A Expropriante apresentou as suas alegações, referindo que pelos Senhores Peritos “foi encontrado um valor de indemnização de 1.995.989,39€, valor que, dada a justeza da classificação do terreno, a correcção dos cálculos efectuados e a unanimidade dos Srs. Peritos, (…) inteiramente aceita”, assim rejeitando o valor que os Expropriados propugnam e anotando, ainda, que “os juros de mora pelo atraso na remessa do processo a Tribunal foram, face ao douto despacho de fls., correctamente calculados e oportunamente depositados, não parecendo que, nesta fase, esta matéria possa voltar a ser apreciada”.
Veio a ser proferida decisão com o seguinte teor:
Pelo exposto, e nos termos nas disposições legais citadas, julgo parcialmente procedente o recurso interposto pelos Expropriados e, em consequência:
a) fixo em €1.993.235,39 (um milhão e novecentos e noventa e três mil euros e duzentos e trinta e cinco euros e trinta e nove cêntimos) a indemnização devida pela expropriante A…, S.A. aos expropriados M… e marido V…, pela expropriação da parcela nº 1 – terreno a destacar da parte rústica do prédio misto sito no lugar do …, quantia a actualizar desde o dia 25.06.2010 até à data do trânsito da presente decisão, de acordo com os índices de preço do consumidor; e
b) condeno a expropriante A…, S.A. a pagar aos expropriados M… e marido V… o montante de € 31.018 (trinta e um mil e dezoito euros), a título de juros mora calculados à taxa de 4% por 142 dias de atraso no andamento do procedimento expropriativo.
Inconformada com a decisão na parte em que a condenou a pagar uma quantia pelo atraso no andamento do processo, a Expropriante interpôs recurso, formulando as seguintes conclusões:
...
Os Expropriados apresentaram resposta, defendendo a confirmação da decisão.
1. Da nulidade da sentença
A Recorrente invoca como fundamento deste recurso a nulidade da decisão na parte em que a condenou a pagar a indemnização aos Expropriados pelo atraso do processo expropriativo, defendendo que foi apreciada uma questão de que não podia tomar conhecimento, violando, por isso, o art.º 668º, nº 1, d) do C. P. Civil.
Dispõe o art.º 668º, n. 1, d), do C. P. Civil:
É nula a sentença quando o juiz …deixe de pronunciar-se sobre questões que devesse apreciar ou conheça de questões de que não podia tomar conhecimento.
Por sua vez o art.º 660º, nº 2, do C. P. Civil, determina que o juiz deve resolver todas as questões que as partes tenham submetido à sua apreciação, excep­tuadas aquelas cuja decisão esteja prejudicada pela solução dada a outras. Não pode ocupar-se senão das questões suscitadas pelas partes, salvo se a lei lhe permitir ou impuser o conhecimento oficioso de outras.
No caso que nos ocupa a sentença pronunciou-se sobre um pedido formulado pelos Expropriados nas alegações que precederam a elaboração da decisão recorrida, cumprindo apurar se esse pedido é processualmente admissível na fase em que foi deduzido.
A Recorrente defende que o pedido em causa deveria ter sido deduzido no articulado em que os Expropriados interpuseram recurso da decisão arbitral, estando impedidos de o deduzir posteriormente por força do caso julgado que decorre da não impugnação daquela decisão nesse particular.

· · · · ·

Tarefas
(a) Traduza para inglês a seguinte frase do excerto sobre a expropriação: "Os Expropriados apresentaram resposta, defendendo a confirmação da decisão."
(b) Explique, com base no excerto sobre a expropriação, por que motivo a Recorrente entende que os Expropriados estavam impedidos de deduzir o pedido numa fase posterior.
(c) Transcreva do excerto sobre a expropriação o trecho que vai de "1. Da nulidade" a "C. P. Civil.".

Dados registados
· · · · ·

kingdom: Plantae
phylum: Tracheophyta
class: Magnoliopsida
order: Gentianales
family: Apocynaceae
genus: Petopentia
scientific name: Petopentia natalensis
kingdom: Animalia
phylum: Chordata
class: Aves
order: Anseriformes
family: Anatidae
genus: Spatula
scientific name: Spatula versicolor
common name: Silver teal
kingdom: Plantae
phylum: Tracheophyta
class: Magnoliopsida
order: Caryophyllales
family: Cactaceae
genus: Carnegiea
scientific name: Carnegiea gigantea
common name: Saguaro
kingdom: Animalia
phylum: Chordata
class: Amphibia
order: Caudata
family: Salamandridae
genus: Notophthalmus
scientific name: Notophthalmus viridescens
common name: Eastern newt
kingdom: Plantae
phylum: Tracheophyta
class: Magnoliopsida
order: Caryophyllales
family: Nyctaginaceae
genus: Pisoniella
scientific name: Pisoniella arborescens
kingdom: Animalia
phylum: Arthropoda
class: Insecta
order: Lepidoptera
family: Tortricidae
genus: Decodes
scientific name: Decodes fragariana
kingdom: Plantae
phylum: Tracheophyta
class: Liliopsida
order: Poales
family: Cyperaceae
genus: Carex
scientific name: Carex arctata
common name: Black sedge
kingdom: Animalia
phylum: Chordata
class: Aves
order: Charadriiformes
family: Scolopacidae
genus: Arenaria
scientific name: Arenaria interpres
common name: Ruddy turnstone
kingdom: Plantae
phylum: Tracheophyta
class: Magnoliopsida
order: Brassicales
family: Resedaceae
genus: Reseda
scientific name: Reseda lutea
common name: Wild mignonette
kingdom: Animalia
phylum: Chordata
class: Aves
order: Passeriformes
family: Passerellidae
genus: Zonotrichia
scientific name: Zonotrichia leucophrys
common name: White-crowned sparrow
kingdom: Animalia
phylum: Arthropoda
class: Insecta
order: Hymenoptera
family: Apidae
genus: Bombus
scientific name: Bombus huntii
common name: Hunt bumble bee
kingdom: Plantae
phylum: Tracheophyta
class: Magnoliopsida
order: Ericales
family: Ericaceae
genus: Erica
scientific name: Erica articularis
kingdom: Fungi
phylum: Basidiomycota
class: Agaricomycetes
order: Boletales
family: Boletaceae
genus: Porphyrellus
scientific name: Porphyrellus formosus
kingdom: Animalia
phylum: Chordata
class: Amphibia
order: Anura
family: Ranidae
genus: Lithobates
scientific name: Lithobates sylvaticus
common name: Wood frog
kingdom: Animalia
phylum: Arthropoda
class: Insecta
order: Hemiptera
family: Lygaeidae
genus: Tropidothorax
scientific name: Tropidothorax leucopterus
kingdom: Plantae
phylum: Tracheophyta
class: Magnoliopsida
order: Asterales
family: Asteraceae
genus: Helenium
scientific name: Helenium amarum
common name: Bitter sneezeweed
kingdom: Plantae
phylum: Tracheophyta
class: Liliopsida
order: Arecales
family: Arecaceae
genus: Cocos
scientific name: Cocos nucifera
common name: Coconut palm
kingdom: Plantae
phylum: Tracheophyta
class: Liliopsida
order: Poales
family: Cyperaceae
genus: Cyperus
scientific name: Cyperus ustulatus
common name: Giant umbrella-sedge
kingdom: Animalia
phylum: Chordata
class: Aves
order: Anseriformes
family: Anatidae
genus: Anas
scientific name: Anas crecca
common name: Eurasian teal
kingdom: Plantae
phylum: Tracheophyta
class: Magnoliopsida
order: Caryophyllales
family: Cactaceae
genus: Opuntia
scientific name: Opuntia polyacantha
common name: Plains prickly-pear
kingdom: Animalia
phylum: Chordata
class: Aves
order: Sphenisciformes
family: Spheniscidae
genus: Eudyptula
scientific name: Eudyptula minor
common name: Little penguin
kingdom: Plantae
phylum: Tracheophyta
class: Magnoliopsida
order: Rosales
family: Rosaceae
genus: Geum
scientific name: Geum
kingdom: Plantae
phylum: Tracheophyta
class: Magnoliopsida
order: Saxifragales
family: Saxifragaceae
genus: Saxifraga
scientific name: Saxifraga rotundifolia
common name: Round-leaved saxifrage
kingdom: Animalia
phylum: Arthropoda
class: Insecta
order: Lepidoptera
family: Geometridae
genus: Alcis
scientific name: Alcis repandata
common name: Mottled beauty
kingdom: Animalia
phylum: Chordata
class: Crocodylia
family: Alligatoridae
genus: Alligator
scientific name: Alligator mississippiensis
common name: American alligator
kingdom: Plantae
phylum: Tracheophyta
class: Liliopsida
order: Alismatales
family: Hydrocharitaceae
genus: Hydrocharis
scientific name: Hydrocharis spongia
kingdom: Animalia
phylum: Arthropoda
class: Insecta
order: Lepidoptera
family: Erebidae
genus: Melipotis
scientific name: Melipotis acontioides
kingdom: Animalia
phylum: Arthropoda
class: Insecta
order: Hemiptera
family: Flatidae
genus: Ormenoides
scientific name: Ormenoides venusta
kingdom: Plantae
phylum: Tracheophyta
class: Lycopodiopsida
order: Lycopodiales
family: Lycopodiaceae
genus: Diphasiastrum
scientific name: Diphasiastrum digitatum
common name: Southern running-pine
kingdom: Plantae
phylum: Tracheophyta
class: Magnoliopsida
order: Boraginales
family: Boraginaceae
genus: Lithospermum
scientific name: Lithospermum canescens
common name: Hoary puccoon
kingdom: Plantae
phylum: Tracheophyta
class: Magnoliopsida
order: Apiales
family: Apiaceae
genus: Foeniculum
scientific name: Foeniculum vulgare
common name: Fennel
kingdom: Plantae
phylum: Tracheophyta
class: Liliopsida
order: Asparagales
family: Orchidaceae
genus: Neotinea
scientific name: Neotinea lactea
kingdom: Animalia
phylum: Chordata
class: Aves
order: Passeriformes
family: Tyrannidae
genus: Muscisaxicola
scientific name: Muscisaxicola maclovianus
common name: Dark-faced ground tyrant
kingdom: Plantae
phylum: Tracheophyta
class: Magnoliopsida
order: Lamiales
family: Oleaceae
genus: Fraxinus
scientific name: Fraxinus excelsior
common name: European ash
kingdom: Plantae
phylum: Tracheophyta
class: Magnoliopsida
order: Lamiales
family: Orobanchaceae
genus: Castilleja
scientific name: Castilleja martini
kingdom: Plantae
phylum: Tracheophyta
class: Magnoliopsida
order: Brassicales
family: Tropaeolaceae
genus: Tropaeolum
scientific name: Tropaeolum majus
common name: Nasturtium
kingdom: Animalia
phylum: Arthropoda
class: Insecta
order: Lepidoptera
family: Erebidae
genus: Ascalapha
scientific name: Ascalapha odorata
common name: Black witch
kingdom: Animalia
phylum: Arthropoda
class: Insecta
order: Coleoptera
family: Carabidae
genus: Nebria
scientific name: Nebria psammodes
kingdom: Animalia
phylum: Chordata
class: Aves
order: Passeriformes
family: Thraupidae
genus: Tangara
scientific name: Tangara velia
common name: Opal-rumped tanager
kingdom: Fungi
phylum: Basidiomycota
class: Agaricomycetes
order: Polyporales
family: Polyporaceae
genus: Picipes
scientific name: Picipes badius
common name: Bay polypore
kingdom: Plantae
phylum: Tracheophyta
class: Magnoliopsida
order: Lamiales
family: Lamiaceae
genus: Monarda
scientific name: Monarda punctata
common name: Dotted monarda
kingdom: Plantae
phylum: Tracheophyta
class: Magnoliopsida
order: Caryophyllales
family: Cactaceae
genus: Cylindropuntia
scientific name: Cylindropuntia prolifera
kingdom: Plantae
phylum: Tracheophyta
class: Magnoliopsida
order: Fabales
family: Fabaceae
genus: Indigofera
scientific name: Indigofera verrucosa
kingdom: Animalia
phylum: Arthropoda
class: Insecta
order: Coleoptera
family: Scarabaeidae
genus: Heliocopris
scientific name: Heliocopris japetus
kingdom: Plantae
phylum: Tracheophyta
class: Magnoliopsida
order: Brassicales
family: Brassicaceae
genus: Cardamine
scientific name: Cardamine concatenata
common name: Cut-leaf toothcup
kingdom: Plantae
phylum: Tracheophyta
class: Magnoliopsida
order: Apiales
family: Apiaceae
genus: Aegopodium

· · · · ·

Soluções por ordem
(a) The expropriated parties filed a response, arguing that the decision should be upheld.

(b) Segundo a Recorrente, o pedido deveria ter sido deduzido no articulado em que os Expropriados recorreram da decisão arbitral. Como não impugnaram essa decisão nesse ponto, formou-se caso julgado, que os impede de o deduzir depois.

(c)
1. Da nulidade da sentença
A Recorrente invoca como fundamento deste recurso a nulidade da decisão na parte em que a condenou a pagar a indemnização aos Expropriados pelo atraso do processo expropriativo, defendendo que foi apreciada uma questão de que não podia tomar conhecimento, violando, por isso, o art.º 668º, nº 1, d) do C. P. Civil.